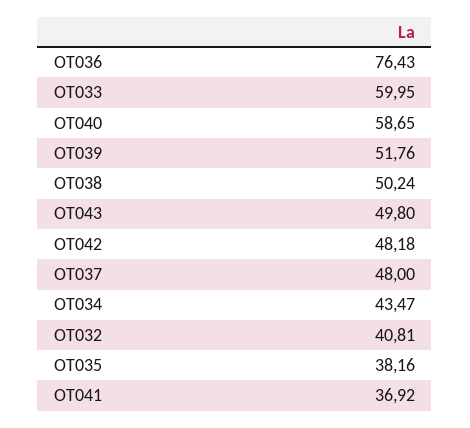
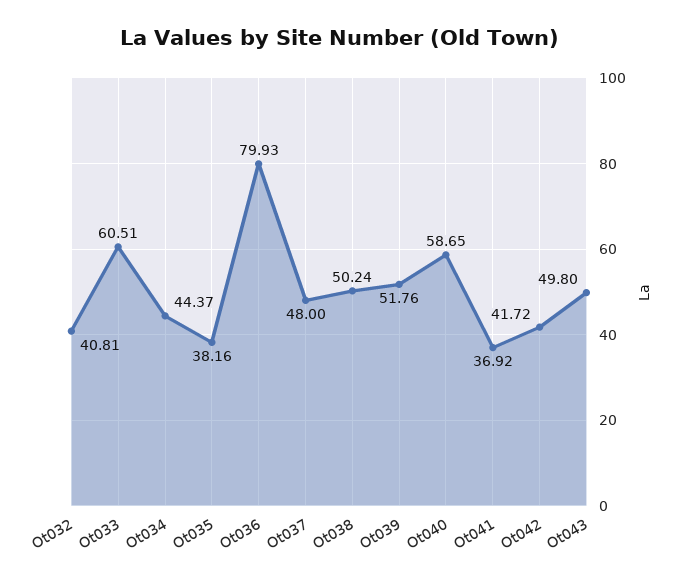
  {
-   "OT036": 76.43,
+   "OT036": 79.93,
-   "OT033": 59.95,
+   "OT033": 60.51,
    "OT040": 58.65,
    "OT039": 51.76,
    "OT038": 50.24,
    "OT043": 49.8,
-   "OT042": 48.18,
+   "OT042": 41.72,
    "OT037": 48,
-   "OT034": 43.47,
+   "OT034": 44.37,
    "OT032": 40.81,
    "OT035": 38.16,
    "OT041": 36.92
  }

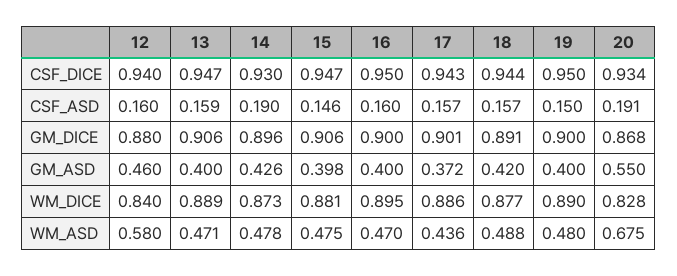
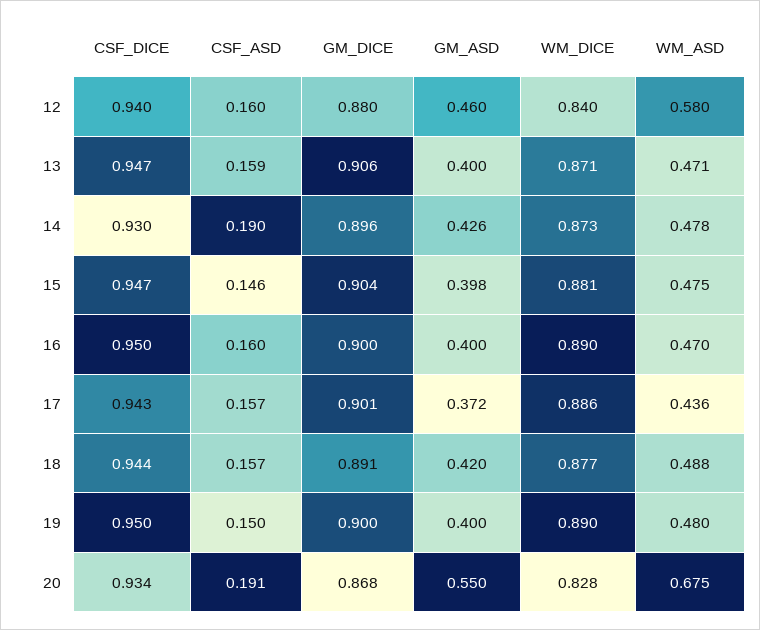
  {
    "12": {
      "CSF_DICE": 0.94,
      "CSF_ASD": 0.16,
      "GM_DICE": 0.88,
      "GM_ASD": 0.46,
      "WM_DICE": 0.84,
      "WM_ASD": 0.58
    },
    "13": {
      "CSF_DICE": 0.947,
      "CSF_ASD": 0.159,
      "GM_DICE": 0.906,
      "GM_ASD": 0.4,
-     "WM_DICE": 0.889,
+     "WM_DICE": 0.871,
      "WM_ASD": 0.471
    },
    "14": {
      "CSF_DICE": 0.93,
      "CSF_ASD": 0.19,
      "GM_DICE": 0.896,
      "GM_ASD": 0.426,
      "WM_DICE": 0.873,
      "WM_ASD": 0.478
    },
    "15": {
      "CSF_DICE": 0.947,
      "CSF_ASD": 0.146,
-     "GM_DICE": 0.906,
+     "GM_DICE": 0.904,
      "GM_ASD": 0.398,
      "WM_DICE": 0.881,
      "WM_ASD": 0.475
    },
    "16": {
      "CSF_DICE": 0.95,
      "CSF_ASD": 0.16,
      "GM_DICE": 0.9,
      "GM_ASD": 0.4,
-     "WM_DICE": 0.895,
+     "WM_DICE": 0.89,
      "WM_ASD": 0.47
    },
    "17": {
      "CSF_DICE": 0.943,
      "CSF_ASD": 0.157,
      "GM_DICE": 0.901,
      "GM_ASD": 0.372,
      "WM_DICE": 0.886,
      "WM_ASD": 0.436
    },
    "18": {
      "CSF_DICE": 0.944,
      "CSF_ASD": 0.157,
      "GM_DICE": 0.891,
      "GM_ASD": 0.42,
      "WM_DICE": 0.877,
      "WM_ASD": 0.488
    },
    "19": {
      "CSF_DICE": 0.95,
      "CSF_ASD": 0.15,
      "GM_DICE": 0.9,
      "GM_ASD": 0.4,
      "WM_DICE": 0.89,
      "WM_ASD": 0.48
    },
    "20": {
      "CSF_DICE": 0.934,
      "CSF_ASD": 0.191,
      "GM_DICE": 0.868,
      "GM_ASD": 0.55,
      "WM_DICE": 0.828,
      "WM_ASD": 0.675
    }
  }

● ● ● ●

▶ What the task asks
Please set down every record exactly as it appears, leaving out the pictures.

▶ Task answer
  {
-   "OT036": 76.43,
+   "OT036": 79.93,
-   "OT033": 59.95,
+   "OT033": 60.51,
    "OT040": 58.65,
    "OT039": 51.76,
    "OT038": 50.24,
    "OT043": 49.8,
-   "OT042": 48.18,
+   "OT042": 41.72,
    "OT037": 48,
-   "OT034": 43.47,
+   "OT034": 44.37,
    "OT032": 40.81,
    "OT035": 38.16,
    "OT041": 36.92
  }

  {
    "12": {
      "CSF_DICE": 0.94,
      "CSF_ASD": 0.16,
      "GM_DICE": 0.88,
      "GM_ASD": 0.46,
      "WM_DICE": 0.84,
      "WM_ASD": 0.58
    },
    "13": {
      "CSF_DICE": 0.947,
      "CSF_ASD": 0.159,
      "GM_DICE": 0.906,
      "GM_ASD": 0.4,
-     "WM_DICE": 0.889,
+     "WM_DICE": 0.871,
      "WM_ASD": 0.471
    },
    "14": {
      "CSF_DICE": 0.93,
      "CSF_ASD": 0.19,
      "GM_DICE": 0.896,
      "GM_ASD": 0.426,
      "WM_DICE": 0.873,
      "WM_ASD": 0.478
    },
    "15": {
      "CSF_DICE": 0.947,
      "CSF_ASD": 0.146,
-     "GM_DICE": 0.906,
+     "GM_DICE": 0.904,
      "GM_ASD": 0.398,
      "WM_DICE": 0.881,
      "WM_ASD": 0.475
    },
    "16": {
      "CSF_DICE": 0.95,
      "CSF_ASD": 0.16,
      "GM_DICE": 0.9,
      "GM_ASD": 0.4,
-     "WM_DICE": 0.895,
+     "WM_DICE": 0.89,
      "WM_ASD": 0.47
    },
    "17": {
      "CSF_DICE": 0.943,
      "CSF_ASD": 0.157,
      "GM_DICE": 0.901,
      "GM_ASD": 0.372,
      "WM_DICE": 0.886,
      "WM_ASD": 0.436
    },
    "18": {
      "CSF_DICE": 0.944,
      "CSF_ASD": 0.157,
      "GM_DICE": 0.891,
      "GM_ASD": 0.42,
      "WM_DICE": 0.877,
      "WM_ASD": 0.488
    },
    "19": {
      "CSF_DICE": 0.95,
      "CSF_ASD": 0.15,
      "GM_DICE": 0.9,
      "GM_ASD": 0.4,
      "WM_DICE": 0.89,
      "WM_ASD": 0.48
    },
    "20": {
      "CSF_DICE": 0.934,
      "CSF_ASD": 0.191,
      "GM_DICE": 0.868,
      "GM_ASD": 0.55,
      "WM_DICE": 0.828,
      "WM_ASD": 0.675
    }
  }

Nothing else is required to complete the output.